Most of our work is about protecting language, culture, environment. We bring people together around issues. It ties to the economics – elders coming together to say: “We want to preserve our farming systems and seed. And to teach new farmers how to do low-water farming. And to share knowledge across tribes. We want to share cooking methodologies. We want to support tribal sharing of knowledge.”
It’s been the strongest part of our work over our past five years. We have built a learning center around that work on the reservation. We have farmers mentoring new farmers. We’re funding things like watershed restoration, spring restoration. We’re supporting tribes to relearn cultivation techniques.
We also collaborate around protecting sacred places. For example, we’re helping facilitate an ongoing project of 10 tribes to establish the Bear’s Ears National Conservation Area in southern Utah, which would be a National Monument. The tribe will be at the table co-managing the whole thing and deciding levels of protection and access. And under the Navajo Nation, there’s now an effort to create a major national-park-caliber tribal park covering the whole east side of the Grand Canyon all the way to Monument Valley.
What is the process for working with many tribes at once?

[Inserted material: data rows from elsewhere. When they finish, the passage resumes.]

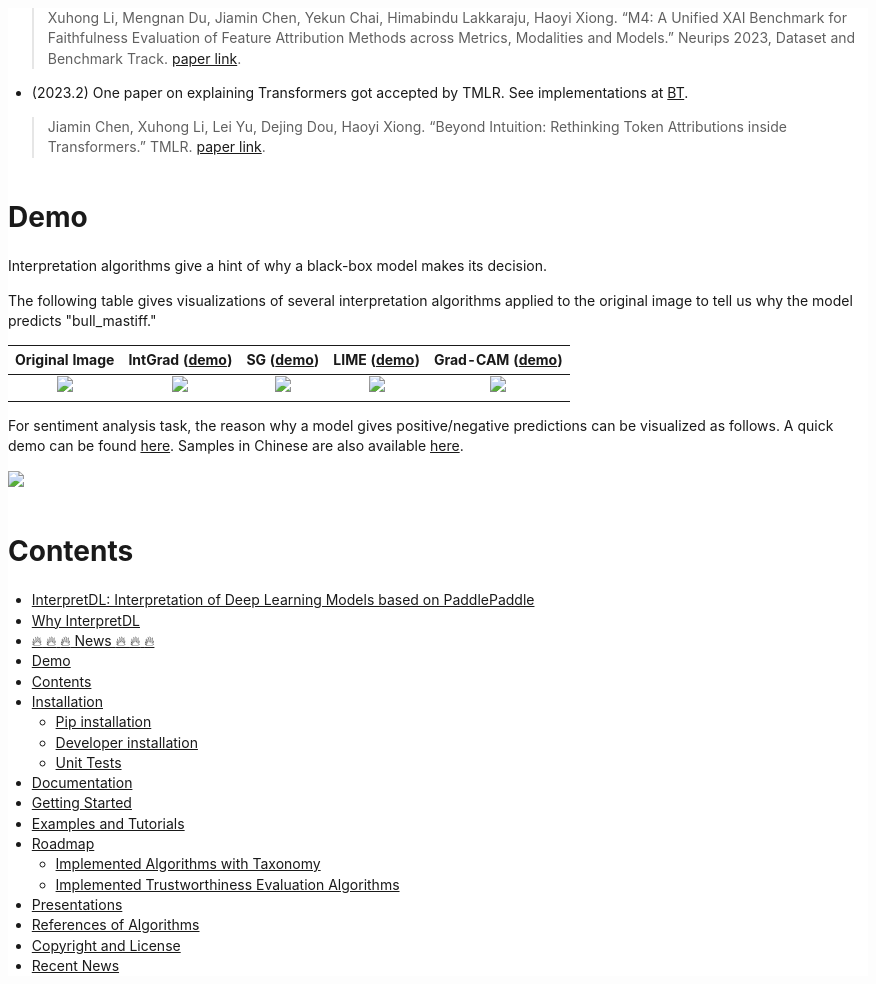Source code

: > Xuhong Li, Mengnan Du, Jiamin Chen, Yekun Chai, Himabindu Lakkaraju, Haoyi Xiong. “M4: A Unified XAI Benchmark for Faithfulness Evaluation of Feature Attribution Methods across Metrics, Modalities and Models.” Neurips 2023, Dataset and Benchmark Track. [paper link](https://openreview.net/forum?id=6zcfrSz98y).

- (2023.2) One paper on explaining Transformers got accepted by TMLR. See implementations at [BT](https://github.com/PaddlePaddle/InterpretDL/blob/master/interpretdl/interpreter/bidirectional_transformer.py).

> Jiamin Chen, Xuhong Li, Lei Yu, Dejing Dou, Haoyi Xiong. “Beyond Intuition: Rethinking Token Attributions inside Transformers.” TMLR. [paper link](https://openreview.net/forum?id=rm0zIzlhcX).

# Demo

Interpretation algorithms give a hint of why a black-box model makes its decision.

The following table gives visualizations of several interpretation algorithms applied to the original image to tell us why the model predicts "bull_mastiff."

|    Original Image    | IntGrad ([demo](https://github.com/PaddlePaddle/InterpretDL/blob/master/tutorials/example_int_grad_cv.ipynb)) | SG ([demo](https://github.com/PaddlePaddle/InterpretDL/blob/master/tutorials/example_smooth_grad_cv.ipynb)) | LIME ([demo](https://github.com/PaddlePaddle/InterpretDL/blob/master/tutorials/example_lime_cv.ipynb)) | Grad-CAM ([demo](https://github.com/PaddlePaddle/InterpretDL/blob/master/tutorials/example_grad_cam_cv.ipynb)) |
| :------------------: | :----------------------------------------------------------: | :----------------------------------------------------------: | :----------------------------------------------------------: | :----------------------------------------------------------: |
| ![](imgs/catdog.jpg) |               ![](imgs/catdog_ig_overlay.jpeg)               |               ![](imgs/catdog_sg_overlay.jpeg)               |              ![](imgs/catdog_lime_overlay.jpeg)              |            ![](imgs/catdog_gradcam_overlay.jpeg)             |

For sentiment analysis task, the reason why a model gives positive/negative predictions can be visualized as follows. A quick demo can be found [here](https://github.com/PaddlePaddle/InterpretDL/blob/master/tutorials/ernie-2.0-en-sst-2.ipynb). Samples in Chinese are also available [here](https://github.com/PaddlePaddle/InterpretDL/blob/master/tutorials/ernie-1.0-zh-chnsenticorp.ipynb).

![](imgs/sentiment-en.png)


# Contents

- [InterpretDL: Interpretation of Deep Learning Models based on PaddlePaddle](#interpretdl-interpretation-of-deep-learning-models-based-on-paddlepaddle)
- [Why InterpretDL](#why-interpretdl)
- [:fire: :fire: :fire: News :fire: :fire: :fire:](#fire-fire-fire-news-fire-fire-fire)
- [Demo](#demo)
- [Contents](#contents)
- [Installation](#installation)
  - [Pip installation](#pip-installation)
  - [Developer installation](#developer-installation)
  - [Unit Tests](#unit-tests)
- [Documentation](#documentation)
- [Getting Started](#getting-started)
- [Examples and Tutorials](#examples-and-tutorials)
- [Roadmap](#roadmap)
  - [Implemented Algorithms with Taxonomy](#implemented-algorithms-with-taxonomy)
  - [Implemented Trustworthiness Evaluation Algorithms](#implemented-trustworthiness-evaluation-algorithms)
- [Presentations](#presentations)
- [References of Algorithms](#references-of-algorithms)
- [Copyright and License](#copyright-and-license)
- [Recent News](#recent-news)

All this work that I’ve been talking about is underneath the gathering. It guides all our work on social entrepreneurship. Right from the start, we’ve said this is a tribal effort. We did years and years of gatherings. We studied the old processes. We studied how tribes came together and shared their intimate knowledge of certain mountains, deserts, canyons. There really are common teachings, and so we studied how those things occurred and we tried to replicate that in this intertribal gathering process. We found the cultural leaders and the people who still know these things and who have been involved in these gatherings for years. So it really was easy, because there was a high level of trust and credibility.

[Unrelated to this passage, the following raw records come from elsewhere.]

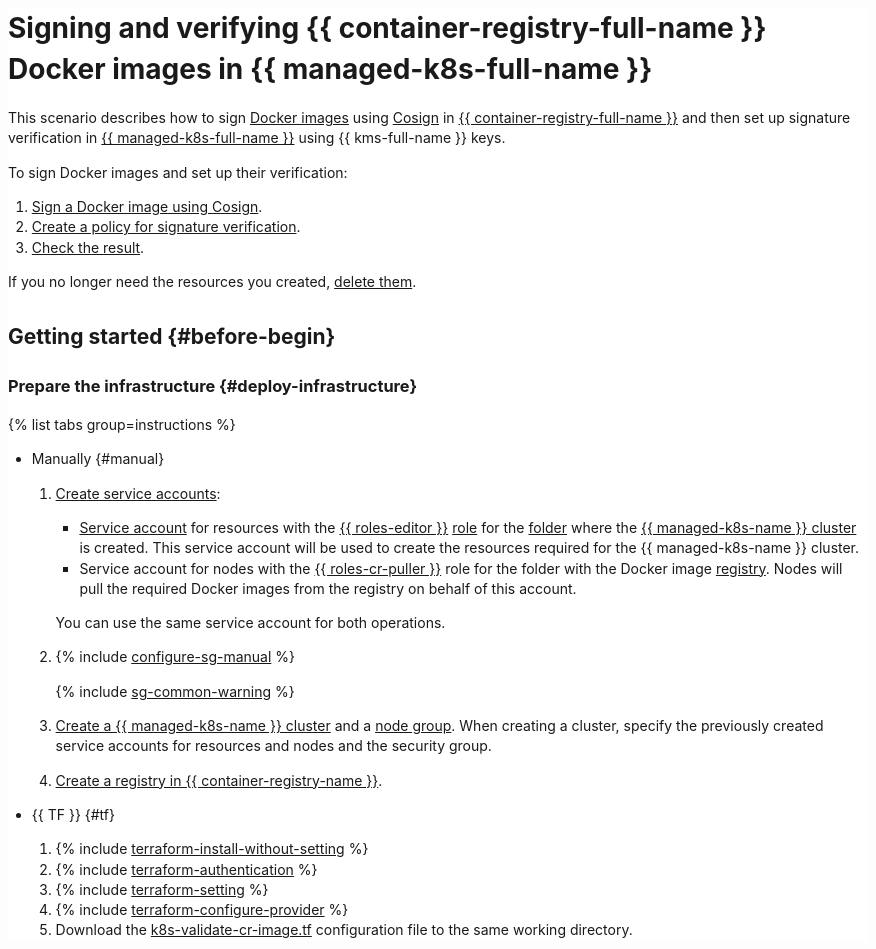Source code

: # Signing and verifying {{ container-registry-full-name }} Docker images in {{ managed-k8s-full-name }}


This scenario describes how to sign [Docker images](../../container-registry/concepts/docker-image.md) using [Cosign](https://docs.sigstore.dev/cosign/overview/) in [{{ container-registry-full-name }}](../../container-registry/) and then set up signature verification in [{{ managed-k8s-full-name }}](../../managed-kubernetes/) using {{ kms-full-name }} keys.

To sign Docker images and set up their verification:
1. [Sign a Docker image using Cosign](#cosign).
1. [Create a policy for signature verification](#kyverno).
1. [Check the result](#check-result).

If you no longer need the resources you created, [delete them](#clear-out).

## Getting started {#before-begin}

### Prepare the infrastructure {#deploy-infrastructure}

{% list tabs group=instructions %}

- Manually {#manual}

  1. [Create service accounts](../../iam/operations/sa/create.md):
     * [Service account](../../iam/concepts/users/service-accounts.md) for resources with the [{{ roles-editor }}](../../iam/roles-reference.md#editor) [role](../../iam/concepts/access-control/roles.md) for the [folder](../../resource-manager/concepts/resources-hierarchy.md#folder) where the [{{ managed-k8s-name }} cluster](../../managed-kubernetes/concepts/index.md#kubernetes-cluster) is created. This service account will be used to create the resources required for the {{ managed-k8s-name }} cluster.
     * Service account for nodes with the [{{ roles-cr-puller }}](../../container-registry/security/index.md#required-roles) role for the folder with the Docker image [registry](../../container-registry/concepts/registry.md). Nodes will pull the required Docker images from the registry on behalf of this account.

     You can use the same service account for both operations.

  1. {% include [configure-sg-manual](../../_includes/managed-kubernetes/security-groups/configure-sg-manual-lvl3.md) %}

        {% include [sg-common-warning](../../_includes/managed-kubernetes/security-groups/sg-common-warning.md) %}

  1. [Create a {{ managed-k8s-name }} cluster](../../managed-kubernetes/operations/kubernetes-cluster/kubernetes-cluster-create.md#kubernetes-cluster-create) and a [node group](../../managed-kubernetes/operations/node-group/node-group-create.md). When creating a cluster, specify the previously created service accounts for resources and nodes and the security group.
  1. [Create a registry in {{ container-registry-name }}](../../container-registry/operations/registry/registry-create.md).

- {{ TF }} {#tf}

  1. {% include [terraform-install-without-setting](../../_includes/mdb/terraform/install-without-setting.md) %}
  1. {% include [terraform-authentication](../../_includes/mdb/terraform/authentication.md) %}
  1. {% include [terraform-setting](../../_includes/mdb/terraform/setting.md) %}
  1. {% include [terraform-configure-provider](../../_includes/mdb/terraform/configure-provider.md) %}
  1. Download the [k8s-validate-cr-image.tf](https://github.com/yandex-cloud-examples/yc-mk8s-cr-images-verification/blob/main/k8s-validate-cr-image.tf) configuration file to the same working directory.
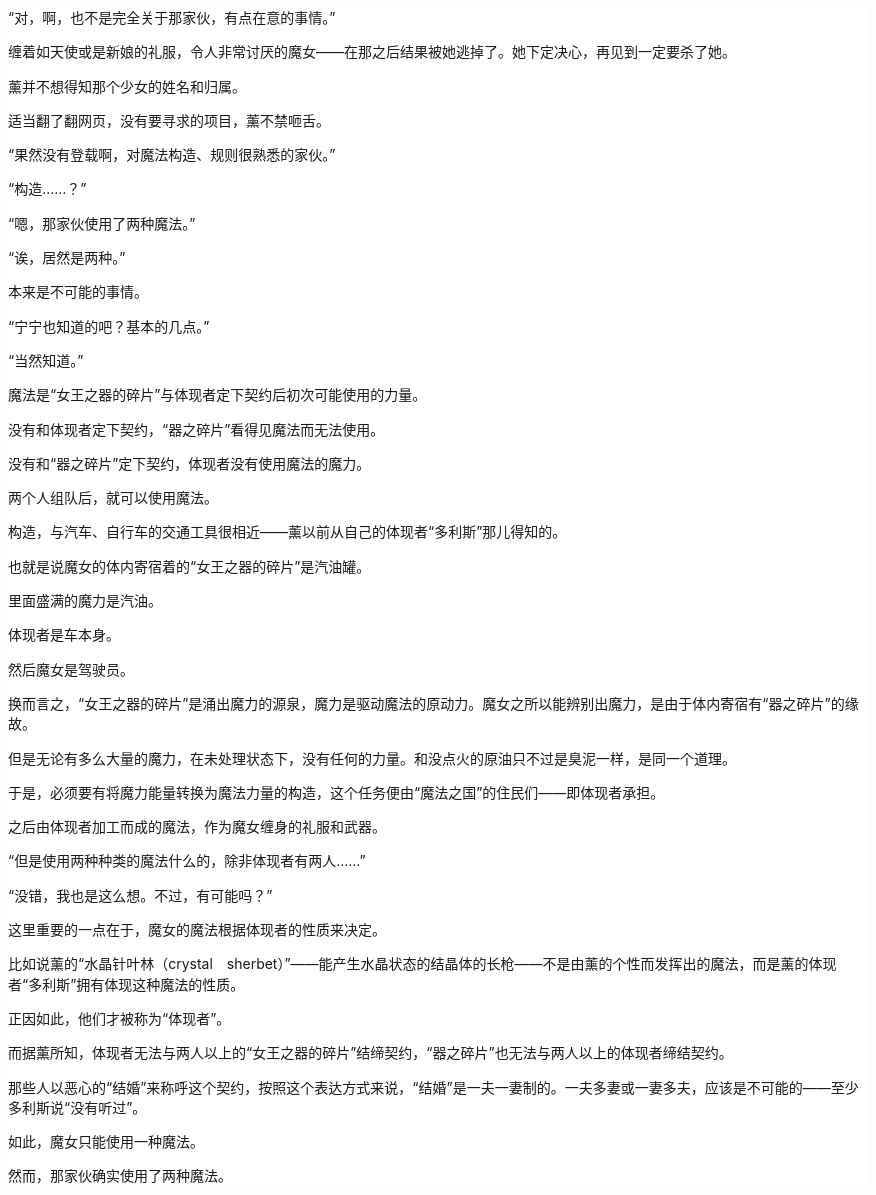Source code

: “对，啊，也不是完全关于那家伙，有点在意的事情。”

缠着如天使或是新娘的礼服，令人非常讨厌的魔女——在那之后结果被她逃掉了。她下定决心，再见到一定要杀了她。

薰并不想得知那个少女的姓名和归属。

适当翻了翻网页，没有要寻求的项目，薰不禁咂舌。

“果然没有登载啊，对魔法构造、规则很熟悉的家伙。”

“构造……？”

“嗯，那家伙使用了两种魔法。”

“诶，居然是两种。”

本来是不可能的事情。

“宁宁也知道的吧？基本的几点。”

“当然知道。”

魔法是“女王之器的碎片”与体现者定下契约后初次可能使用的力量。

没有和体现者定下契约，“器之碎片”看得见魔法而无法使用。

没有和“器之碎片”定下契约，体现者没有使用魔法的魔力。

两个人组队后，就可以使用魔法。

构造，与汽车、自行车的交通工具很相近——薰以前从自己的体现者“多利斯”那儿得知的。

也就是说魔女的体内寄宿着的“女王之器的碎片”是汽油罐。

里面盛满的魔力是汽油。

体现者是车本身。

然后魔女是驾驶员。

换而言之，“女王之器的碎片”是涌出魔力的源泉，魔力是驱动魔法的原动力。魔女之所以能辨别出魔力，是由于体内寄宿有“器之碎片”的缘故。

但是无论有多么大量的魔力，在未处理状态下，没有任何的力量。和没点火的原油只不过是臭泥一样，是同一个道理。

于是，必须要有将魔力能量转换为魔法力量的构造，这个任务便由“魔法之国”的住民们——即体现者承担。

之后由体现者加工而成的魔法，作为魔女缠身的礼服和武器。

“但是使用两种种类的魔法什么的，除非体现者有两人……”

“没错，我也是这么想。不过，有可能吗？”

这里重要的一点在于，魔女的魔法根据体现者的性质来决定。

比如说薰的“水晶针叶林（crystal　sherbet）”——能产生水晶状态的结晶体的长枪——不是由薰的个性而发挥出的魔法，而是薰的体现者“多利斯”拥有体现这种魔法的性质。

正因如此，他们才被称为“体现者”。

而据薰所知，体现者无法与两人以上的“女王之器的碎片”结缔契约，“器之碎片”也无法与两人以上的体现者缔结契约。

那些人以恶心的“结婚”来称呼这个契约，按照这个表达方式来说，“结婚”是一夫一妻制的。一夫多妻或一妻多夫，应该是不可能的——至少多利斯说“没有听过”。

如此，魔女只能使用一种魔法。

然而，那家伙确实使用了两种魔法。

The Grand Canyon Trust is a nonprofit that represents the Colorado Plateau, and the Trust was the impetus for the gathering. They wanted to have something that was directed by the tribe. They didn’t want to say, “We have solutions for you guys.” The gathering permeates the Trust in every aspect of its work, but it’s run by the elders. It’s unique for an organization to do this.
What are your favorite parts of doing this work?
My favorite part is working with the people, and having an organization that stands behind you to do what the tribal people want. I just got back from Montreal. I met with a bunch of Navajo youth who were marching across the reservation in the heat – they want to raise awareness of all these environmental issues. Having a late dinner with them and agreeing to support them. That’s the kind of organization that we have. Being able to make that decision right there without a doubt.
This is full-on engagement. It’s nice to be part of an organization that’s full-on engaged. The Trust is really representing the plateau. We’re at the forefront of new ways of structuring work with tribal communities in a respectful, honorable way where the tribes are the ones that tell us how to do it.
One of the best things is that we have been able to find young people from different tribes to work for us. We have kids that are in their mid-twenties, and they’ve totally bought into this. They’re the ones who have learned everything about farming. They’re running the workshops. They’re making the videos. They’re running farmers’ markets. They’ve really taken this work to a whole other level. When I started this work – which I did in grad school about 20 years ago— I had few colleagues. But now the youth are just all about this kind of stuff. I think the future’s really, really bright. I’m very hopeful.